Tuesday, July 24, 2007
Famed cinematographer László Kovács died over the weekend at the age of 74. Kovacs photographed over seventy films in a career that began in the sixties on a series of low budget exploitation films including THE NOTORIOUS DAUGHTER OF FANNY HILL (1966) and HELLS ANGELS ON WHEELS (1967). By the seventies he became one of the most respected directors of photography in Hollywood and shot some amazing films ranging from Bob Rafelson's FIVE EASY PIECES (1971) to Hal Ashby's SHAMPOO (1975) to Sylvester Stallone's PARADISE ALLEY (1979). Kovac's was also side by side with a crazed Dennis Hopper for EASY RIDER (1969) and THE LAST MOVIE (1971).

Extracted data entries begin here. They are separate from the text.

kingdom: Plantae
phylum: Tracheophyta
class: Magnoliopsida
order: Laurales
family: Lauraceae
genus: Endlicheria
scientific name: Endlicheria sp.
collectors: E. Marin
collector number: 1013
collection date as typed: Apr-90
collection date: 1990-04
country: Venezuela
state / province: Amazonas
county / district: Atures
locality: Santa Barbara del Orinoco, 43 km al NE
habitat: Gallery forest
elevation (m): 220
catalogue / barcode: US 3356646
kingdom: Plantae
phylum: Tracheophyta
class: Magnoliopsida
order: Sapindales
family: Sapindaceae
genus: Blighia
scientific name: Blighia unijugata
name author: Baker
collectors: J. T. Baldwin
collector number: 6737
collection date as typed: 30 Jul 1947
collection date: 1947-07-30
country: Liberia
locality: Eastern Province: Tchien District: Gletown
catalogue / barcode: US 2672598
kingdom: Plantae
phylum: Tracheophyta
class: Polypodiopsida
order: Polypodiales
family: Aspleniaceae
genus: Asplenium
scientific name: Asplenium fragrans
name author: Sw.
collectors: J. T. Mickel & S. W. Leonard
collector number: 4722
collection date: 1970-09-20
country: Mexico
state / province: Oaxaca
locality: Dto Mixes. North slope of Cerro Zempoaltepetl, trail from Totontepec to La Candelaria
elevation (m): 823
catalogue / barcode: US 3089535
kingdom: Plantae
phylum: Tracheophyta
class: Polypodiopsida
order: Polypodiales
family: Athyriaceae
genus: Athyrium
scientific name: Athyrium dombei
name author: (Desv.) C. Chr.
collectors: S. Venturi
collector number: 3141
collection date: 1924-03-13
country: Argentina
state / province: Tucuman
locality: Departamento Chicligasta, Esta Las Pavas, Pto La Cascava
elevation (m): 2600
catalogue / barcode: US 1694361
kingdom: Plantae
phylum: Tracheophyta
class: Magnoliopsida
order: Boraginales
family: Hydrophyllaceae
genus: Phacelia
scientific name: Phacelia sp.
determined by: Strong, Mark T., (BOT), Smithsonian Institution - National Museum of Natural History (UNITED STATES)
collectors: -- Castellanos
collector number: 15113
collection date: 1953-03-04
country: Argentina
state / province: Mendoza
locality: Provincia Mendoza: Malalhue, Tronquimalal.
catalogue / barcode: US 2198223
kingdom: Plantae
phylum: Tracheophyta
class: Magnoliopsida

My favorite films that Kovac's shot though were the films he did for Peter Bogdanovich. The two shared a real connection and complimented each other perfectly. Starting with TARGETS (1968), Kovacs shot many of Peter's best films including WHAT'S UP DOC (1972), PAPER MOON (1973), AT LONG LAST LOVE (1975), NICKELODEON (1976), and MASK (1975). PAPER MOON really meant a lot to me growing up and Kovac's incredible black and white photography is chief among its biggest assets. I'm including a small picture of him and talented young Tatum O'Neal on the set.
The best of his post seventies films include Graeme Clifford's FRANCES (1982) and Bonnie Hunt's lovely and underrated RETURN TO ME (2000).
The Budapest born Kovac's reportedly died in his sleep and will be fondly remembered for shooting some of the most important films of America's second golden age in the late sixties and early seventies.